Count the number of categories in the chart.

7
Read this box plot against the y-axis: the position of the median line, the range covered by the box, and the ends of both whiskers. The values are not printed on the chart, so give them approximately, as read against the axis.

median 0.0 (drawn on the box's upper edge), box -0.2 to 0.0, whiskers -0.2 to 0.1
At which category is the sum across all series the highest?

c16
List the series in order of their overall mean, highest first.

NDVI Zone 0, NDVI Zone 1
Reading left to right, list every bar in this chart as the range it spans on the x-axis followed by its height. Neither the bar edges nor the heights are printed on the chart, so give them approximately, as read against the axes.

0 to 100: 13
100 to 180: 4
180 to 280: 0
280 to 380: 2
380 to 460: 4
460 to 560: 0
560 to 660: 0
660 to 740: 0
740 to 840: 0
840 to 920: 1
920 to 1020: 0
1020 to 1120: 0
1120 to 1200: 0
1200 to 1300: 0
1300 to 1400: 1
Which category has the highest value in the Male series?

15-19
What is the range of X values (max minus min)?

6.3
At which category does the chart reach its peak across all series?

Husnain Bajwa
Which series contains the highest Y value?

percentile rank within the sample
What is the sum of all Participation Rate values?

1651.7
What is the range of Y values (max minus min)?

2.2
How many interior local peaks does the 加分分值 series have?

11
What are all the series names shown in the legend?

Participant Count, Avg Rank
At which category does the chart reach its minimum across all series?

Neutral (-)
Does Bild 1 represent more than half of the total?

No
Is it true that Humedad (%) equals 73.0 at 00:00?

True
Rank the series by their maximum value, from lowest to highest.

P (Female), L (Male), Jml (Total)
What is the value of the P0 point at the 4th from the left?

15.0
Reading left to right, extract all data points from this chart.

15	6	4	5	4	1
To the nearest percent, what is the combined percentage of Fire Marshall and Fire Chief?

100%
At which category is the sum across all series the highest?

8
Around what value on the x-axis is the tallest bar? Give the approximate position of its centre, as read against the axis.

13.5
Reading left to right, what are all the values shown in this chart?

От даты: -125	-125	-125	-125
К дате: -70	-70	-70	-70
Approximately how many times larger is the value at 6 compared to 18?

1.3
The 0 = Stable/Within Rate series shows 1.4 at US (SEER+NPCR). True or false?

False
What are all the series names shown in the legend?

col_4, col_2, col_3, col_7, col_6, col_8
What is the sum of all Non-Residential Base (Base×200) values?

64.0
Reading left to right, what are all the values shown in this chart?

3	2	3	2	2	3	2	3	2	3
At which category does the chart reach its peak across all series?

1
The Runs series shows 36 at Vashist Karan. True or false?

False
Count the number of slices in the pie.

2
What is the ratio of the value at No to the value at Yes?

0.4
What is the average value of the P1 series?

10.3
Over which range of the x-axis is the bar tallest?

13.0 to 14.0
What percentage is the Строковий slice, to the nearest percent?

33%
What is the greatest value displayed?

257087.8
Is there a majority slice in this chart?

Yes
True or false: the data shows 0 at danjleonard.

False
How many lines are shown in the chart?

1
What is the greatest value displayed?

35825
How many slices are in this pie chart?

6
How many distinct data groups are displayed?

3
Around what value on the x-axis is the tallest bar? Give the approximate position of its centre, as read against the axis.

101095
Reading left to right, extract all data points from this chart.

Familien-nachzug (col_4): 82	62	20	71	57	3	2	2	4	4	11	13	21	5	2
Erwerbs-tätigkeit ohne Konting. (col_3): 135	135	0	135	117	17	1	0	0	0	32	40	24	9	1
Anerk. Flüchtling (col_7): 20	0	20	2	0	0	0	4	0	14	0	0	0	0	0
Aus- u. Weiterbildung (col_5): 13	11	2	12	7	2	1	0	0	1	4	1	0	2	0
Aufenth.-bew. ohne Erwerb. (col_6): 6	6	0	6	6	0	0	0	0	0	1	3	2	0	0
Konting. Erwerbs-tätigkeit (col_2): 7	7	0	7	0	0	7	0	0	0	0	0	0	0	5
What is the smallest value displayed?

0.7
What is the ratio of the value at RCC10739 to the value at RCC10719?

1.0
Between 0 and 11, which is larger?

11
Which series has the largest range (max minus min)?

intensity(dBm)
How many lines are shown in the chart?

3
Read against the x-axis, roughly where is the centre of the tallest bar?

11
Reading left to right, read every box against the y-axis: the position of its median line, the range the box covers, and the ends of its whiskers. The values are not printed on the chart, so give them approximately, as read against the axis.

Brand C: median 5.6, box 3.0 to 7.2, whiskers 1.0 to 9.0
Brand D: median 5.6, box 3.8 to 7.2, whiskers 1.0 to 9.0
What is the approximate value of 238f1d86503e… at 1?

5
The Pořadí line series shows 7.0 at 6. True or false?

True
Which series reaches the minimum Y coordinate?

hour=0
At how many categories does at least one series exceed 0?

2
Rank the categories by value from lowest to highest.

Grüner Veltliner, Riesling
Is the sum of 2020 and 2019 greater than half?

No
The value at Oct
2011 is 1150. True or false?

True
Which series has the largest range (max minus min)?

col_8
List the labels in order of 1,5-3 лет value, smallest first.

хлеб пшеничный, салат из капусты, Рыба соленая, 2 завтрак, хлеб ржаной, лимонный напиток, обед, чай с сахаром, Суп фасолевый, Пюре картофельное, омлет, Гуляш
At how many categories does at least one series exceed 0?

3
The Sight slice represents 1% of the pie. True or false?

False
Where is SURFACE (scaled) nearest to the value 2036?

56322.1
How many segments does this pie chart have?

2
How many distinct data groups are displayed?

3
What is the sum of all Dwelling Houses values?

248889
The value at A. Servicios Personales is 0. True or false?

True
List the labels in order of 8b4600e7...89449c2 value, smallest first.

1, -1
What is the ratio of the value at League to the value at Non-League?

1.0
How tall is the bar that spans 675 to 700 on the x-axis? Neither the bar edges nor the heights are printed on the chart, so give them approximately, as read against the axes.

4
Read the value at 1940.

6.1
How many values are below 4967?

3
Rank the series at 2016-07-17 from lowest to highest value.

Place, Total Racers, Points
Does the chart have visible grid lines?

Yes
+++
Your goal:
Copy out the lines of the material starting with the line containing "NDVI Zone 0, NDVI Zone 1" and going on through the line containing "Reading left to right, list", and write them word for word.

Completed task:
NDVI Zone 0, NDVI Zone 1
Reading left to right, list every bar in this chart as the range it spans on the x-axis followed by its height. Neither the bar edges nor the heights are printed on the chart, so give them approximately, as read against the axes.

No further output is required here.